GOAL A:
Say whether each statement below agrees with the passage about the WRP. Answer yes or no for each and quote the words of the passage that decide it.
(i) The party expelled Healy and his supporters in 1985.
(ii) David Alton was sued by Michael Banda.
(iii) The group led by Cliff Slaughter became known as the WRP (Newsline).

QUOTED TEXT:
* Start *

The group also set up youth training centres in various deprived communities across Britain.[16] Liberal Party MP David Alton claimed in Parliament that youths were being taught anti-police methods at the centres,[17] and when he repeated the allegations outside Parliament was sued by the WRP.[18]

Fragmentation and continuation[edit]

In 1985, the party expelled Healy and his supporters, including Vanessa and Corin Redgrave. Initially, Healy was accused of "non-communist relations".[19] Shortly after this split, News Line claimed that the real reason for the expulsion was that Healy had sexually assaulted at least 26 female comrades, as alleged in a letter from his former secretary Aileen Jennings.[20][21] Some of these allegations were confirmed by an internal party investigation. This was conducted by two long-standing working-class members of the WRP, one of whom later published the control commission report in his memoirs.[22]

The expelled group counter-claimed that the expulsion had been motivated by a failed political coup attempted by party secretary Michael Banda.[23] This group continued to claim to be the WRP, and for a time two versions of the group were in existence, each publishing its own daily News Line paper. The split in the WRP also had repercussions in the ICFI and as a result there were also two versions of that organisation.[citation needed]

The two versions of the WRP soon became known by their newspapers, with the group led by Gerry Healy and Sheila Torrance being known as the WRP (Newsline). The group led by Cliff Slaughter soon expelled Banda, and became known as the WRP (Workers Press). Both groups fragmented further over the following years.

* End *

DATASET EXCERPTS:
* Start *

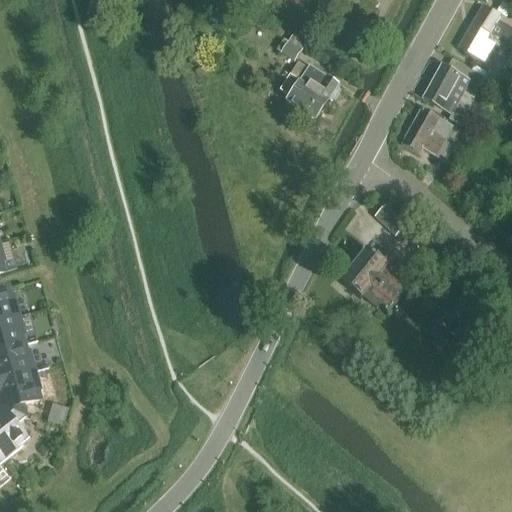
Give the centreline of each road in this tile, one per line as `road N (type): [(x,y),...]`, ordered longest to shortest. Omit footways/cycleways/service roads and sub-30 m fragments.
road 1 (unclassified): [(161,511),(223,432),(366,158)]
road 2 (unclassified): [(511,278),(366,158)]
road 3 (unclassified): [(366,158),(447,0)]
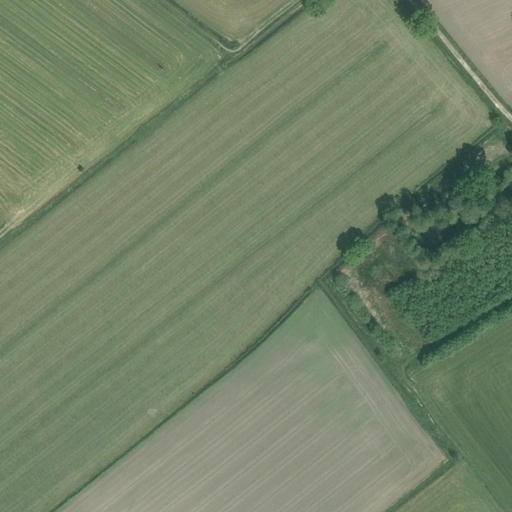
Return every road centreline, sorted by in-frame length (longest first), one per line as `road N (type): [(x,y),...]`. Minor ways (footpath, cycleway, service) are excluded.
road 1 (track): [(303,0),(229,59),(153,0)]
road 2 (track): [(511,507),(404,371)]
road 3 (track): [(412,0),(511,117)]
road 4 (track): [(511,298),(404,371)]
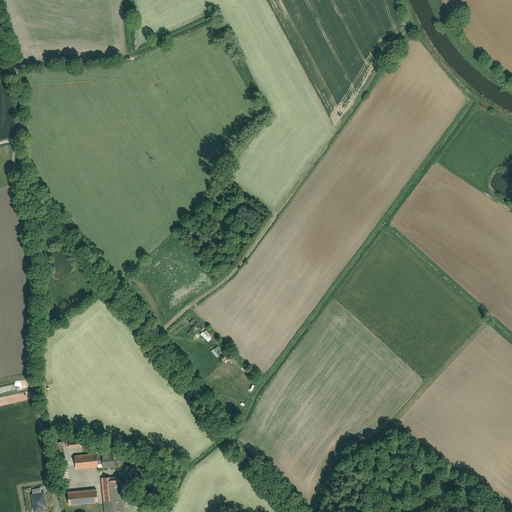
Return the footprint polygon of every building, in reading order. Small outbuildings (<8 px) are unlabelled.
[(193,338),(197,334),(192,330),(188,334),(193,338)] [(209,342),(214,336),(206,330),(202,335),(209,342)] [(83,440),(70,441),(70,448),(84,446),(83,440)] [(99,453),(77,456),(78,469),(100,466),(100,464),(99,455),(99,453)] [(105,467),(118,466),(116,453),(104,454),(105,464),(105,467)] [(125,477),(105,478),(106,511),(125,511),(123,483),(125,483),(125,477)] [(99,489),(70,492),(72,505),(100,502),(99,489)] [(35,493),(33,494),(36,511),(45,510),(44,506),(48,505),(46,491),(44,492),(35,493)]
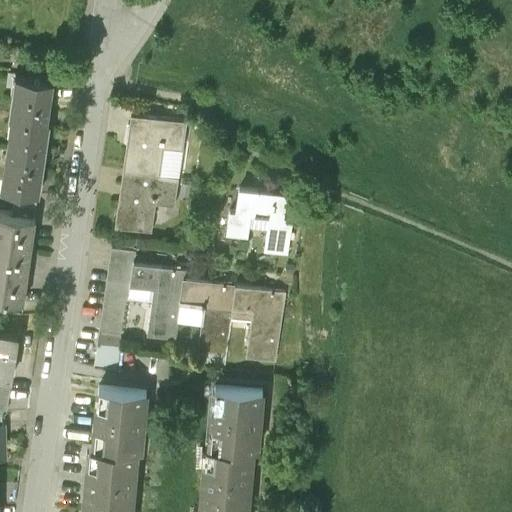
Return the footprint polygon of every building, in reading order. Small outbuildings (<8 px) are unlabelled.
[(12,116),(46,121),(53,79),(15,74),(9,116),(12,116)] [(186,120),(131,110),(123,169),(159,174),(164,140),(183,142),(186,120)] [(46,121),(12,116),(1,188),(16,190),(38,193),(39,194),(49,122),(46,121)] [(159,174),(123,169),(115,225),(152,230),(157,196),(176,199),(179,177),(159,174)] [(295,191),(239,184),(236,207),(230,206),(227,227),(248,230),(251,211),(269,213),(265,245),(287,248),(295,191)] [(38,193),(16,190),(14,202),(36,205),(38,193)] [(36,205),(14,202),(12,214),(34,217),(36,205)] [(12,214),(0,212),(0,256),(7,258),(29,260),(34,217),(12,214)] [(134,253),(111,249),(94,369),(117,372),(133,262),(134,253)] [(7,258),(0,256),(0,300),(23,303),(29,260),(7,258)] [(184,276),(185,269),(133,262),(130,285),(154,289),(148,333),(175,337),(179,310),(184,276)] [(236,283),(184,276),(179,310),(203,313),(199,347),(226,351),(233,302),(236,283)] [(285,288),(236,281),(236,283),(233,302),(254,305),(247,352),(276,356),(285,288)] [(0,330),(0,374),(11,376),(18,333),(0,330)] [(0,408),(1,409),(5,409),(9,385),(0,383),(0,408)] [(210,383),(204,443),(255,448),(259,448),(265,388),(210,383)] [(93,386),(87,446),(137,451),(142,451),(148,391),(93,386)] [(204,443),(201,443),(194,511),(248,511),(255,448),(204,443)] [(87,446),(84,446),(77,511),(131,511),(137,451),(87,446)]
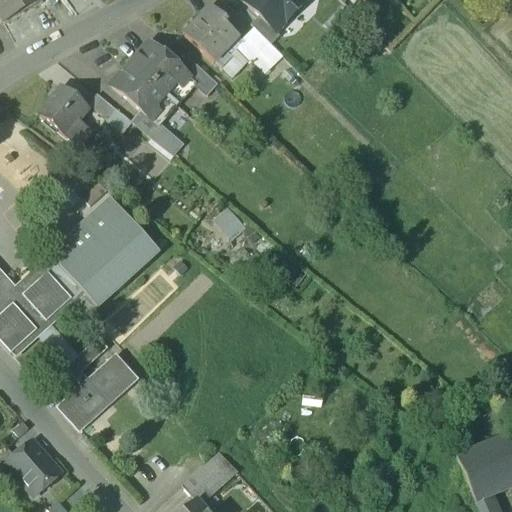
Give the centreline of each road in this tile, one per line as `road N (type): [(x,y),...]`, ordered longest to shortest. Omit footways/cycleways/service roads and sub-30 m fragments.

* End *

GOAL B: Give the records from the start through the line containing "road 3 (unclassified): [(366,158),(447,0)]" as a numbered list, leaving out blank lines and pictures.

PROBLEM SOLUTION A:
(i) Yes: "In 1985, the party expelled Healy and his supporters"
(ii) No: "when he repeated the allegations outside Parliament was sued by the WRP"
(iii) No: "The group led by Cliff Slaughter soon expelled Banda, and became known as the WRP (Workers Press)"

PROBLEM SOLUTION B:
1. Give the centreline of each road in this tile, one per line as `road N (type): [(x,y),...]`, ordered longest to shortest. Omit footways/cycleways/service roads and sub-30 m fragments.
2. road 1 (unclassified): [(161,511),(223,432),(366,158)]
3. road 2 (unclassified): [(511,278),(366,158)]
4. road 3 (unclassified): [(366,158),(447,0)]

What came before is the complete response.